BANGKOK, Thailand - Growing numbers of refugees and asylum-seekers are being detained in the Asia-Pacific region as states increasingly use detention to deter irregular migration, UNHCR and its partners have warned.

These concerns were raised at a regional consultation on immigration detention for south and south-east Asia held last week in Bangkok. Co-hosted by UNHCR, the Asia Pacific Refugee Rights Network (APPRN) and the International Detention Coalition, the Thursday-Friday meeting brought together members of the region's civil society, national human rights institutions as well as other UN agencies and other partners.

As a principle, the UN refugee agency opposes the detention of people seeking international protection. It believes that detention should only be used as a measure of last resort where it is determined to be necessary and proportionate in each individual case.

In the Asia-Pacific region, rough estimates put the number of detained refugees and asylum-seekers at nearly 14,000 - up from 11,500 a year ago and some 7,800 in 2011. These figures are based on cases that UNHCR knows of, but is believed to be just the tip of the iceberg.

Of those currently detained, more than 13 per cent are women, including pregnant women, and a similar proportion are children, some of them on their own. Many detainees have been held for years with no prospect of release.

"In south and south-east Asia, few countries have signed the 1951 Refugee Convention and the legal framework is weak," said Thomas Vargas, UNHCR's senior regional protection advisor in Bangkok. "As a result, refugees are often considered illegal migrants under immigration law, and immigration detention is used for migration management."

APPRN Coordinator Anoop Sukumaran agreed: "Detention is increasingly being used as a stick to prevent people from fleeing persecution across borders. We need to find ways either to take the stick away, or at least make it soft enough so it doesn't hurt."

Worrying trends in recent months include the increasingly automatic detention of people arriving irregularly by boat in some countries, and a rise in incidents of airport arrivals being detained and threatened with deportation despite having valid travel documents. Stateless people, such as the Rohingya, are particularly vulnerable to arbitrary and indefinite detention as there are no clear solutions and nowhere to deport them to. Children and other groups with specific needs also face particular hardships in detention.

"Many people will be shocked to know that so many children are languishing behind bars," said UNHCR's Vargas. "I hope that we can work together to ensure that there are no asylum-seeking children in detention in the next five years."

In September last year, UNHCR issued updated guidelines on the detention of asylum-seekers to provide advice to governments and other bodies that make decisions on detention.

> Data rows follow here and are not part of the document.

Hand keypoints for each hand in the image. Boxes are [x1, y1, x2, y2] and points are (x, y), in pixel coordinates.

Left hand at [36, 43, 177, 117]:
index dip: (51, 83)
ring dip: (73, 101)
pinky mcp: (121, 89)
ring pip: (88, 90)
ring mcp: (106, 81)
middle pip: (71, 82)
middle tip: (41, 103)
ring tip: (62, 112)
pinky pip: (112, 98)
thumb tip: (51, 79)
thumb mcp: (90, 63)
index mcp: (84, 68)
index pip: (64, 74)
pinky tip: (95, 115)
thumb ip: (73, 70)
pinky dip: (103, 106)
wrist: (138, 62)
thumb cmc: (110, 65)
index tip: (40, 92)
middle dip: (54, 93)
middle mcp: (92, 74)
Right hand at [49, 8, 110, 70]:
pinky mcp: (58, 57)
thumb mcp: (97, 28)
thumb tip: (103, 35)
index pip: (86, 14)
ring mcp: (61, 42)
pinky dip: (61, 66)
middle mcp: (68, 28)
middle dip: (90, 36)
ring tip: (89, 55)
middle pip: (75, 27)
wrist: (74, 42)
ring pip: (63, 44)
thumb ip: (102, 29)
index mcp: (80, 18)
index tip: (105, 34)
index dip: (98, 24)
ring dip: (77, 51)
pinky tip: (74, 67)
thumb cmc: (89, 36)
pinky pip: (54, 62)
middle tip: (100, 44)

The guidelines outlined alternatives to detention that include releasing people of concern to the community with reporting requirements, or housing them at designated reception centres with guaranteed freedom of movement.

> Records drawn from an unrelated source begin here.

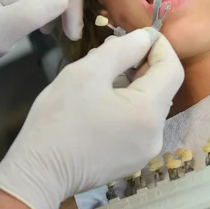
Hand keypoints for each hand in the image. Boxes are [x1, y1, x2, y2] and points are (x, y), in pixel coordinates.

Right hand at [0, 29, 183, 208]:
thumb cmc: (59, 119)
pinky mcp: (133, 160)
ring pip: (150, 104)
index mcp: (148, 112)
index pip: (172, 69)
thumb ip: (122, 50)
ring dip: (135, 84)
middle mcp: (156, 134)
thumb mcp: (87, 72)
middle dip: (143, 63)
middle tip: (115, 51)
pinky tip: (103, 100)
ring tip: (104, 74)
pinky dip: (129, 105)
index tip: (139, 34)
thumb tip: (144, 38)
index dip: (159, 46)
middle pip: (163, 87)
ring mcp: (146, 151)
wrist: (38, 174)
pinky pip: (140, 123)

Last week's consultations in Bangkok explored ways of engaging with governments and experts to encourage alternatives to detention and meanwhile to improve conditions for those in protracted detention.

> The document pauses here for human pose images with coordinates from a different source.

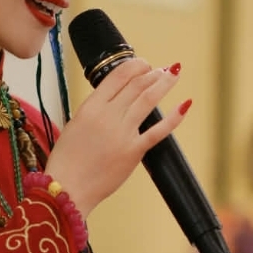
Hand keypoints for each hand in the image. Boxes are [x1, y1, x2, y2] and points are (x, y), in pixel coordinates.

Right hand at [44, 59, 187, 217]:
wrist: (67, 188)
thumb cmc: (67, 159)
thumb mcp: (75, 124)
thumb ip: (96, 109)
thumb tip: (116, 98)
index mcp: (90, 107)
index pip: (118, 76)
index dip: (135, 65)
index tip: (144, 64)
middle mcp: (107, 116)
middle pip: (136, 85)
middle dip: (153, 73)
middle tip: (163, 70)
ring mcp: (122, 133)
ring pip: (148, 100)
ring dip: (164, 84)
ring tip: (173, 75)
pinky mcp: (133, 151)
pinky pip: (158, 130)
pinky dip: (174, 117)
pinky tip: (185, 104)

In Thailand, for example, hundreds of Rohingya women and children identified in anti-trafficking raids earlier this year were released to shelters run by the Ministry of Social Development and Human Security. UNHCR has been advocating for the Rohingya men currently in overcrowded immigration detention centres to be relocated to sites with enhanced freedom of movement and access to basic services as well as to allow for family reunification.

In Indonesia, irregular boat arrivals are routinely held in immigration detention, where UNHCR registers and processes asylum claims. Unaccompanied children, families and vulnerable groups are prioritized for release to community housing managed by the International Organization for Migration.

Participants at the Bangkok meeting agreed it was important to learn from and build on good practices in finding alternatives to detention. They also stressed the need to improve the mapping of people of concern in detention, and to provide systematic training to officials working in immigration and other relevant departments.

Advocacy was identified as another priority - not only to sensitize governments on the rights of refugees and asylum seekers, but also to raise awareness among host communities and build on the tradition of generosity towards refugees in the region.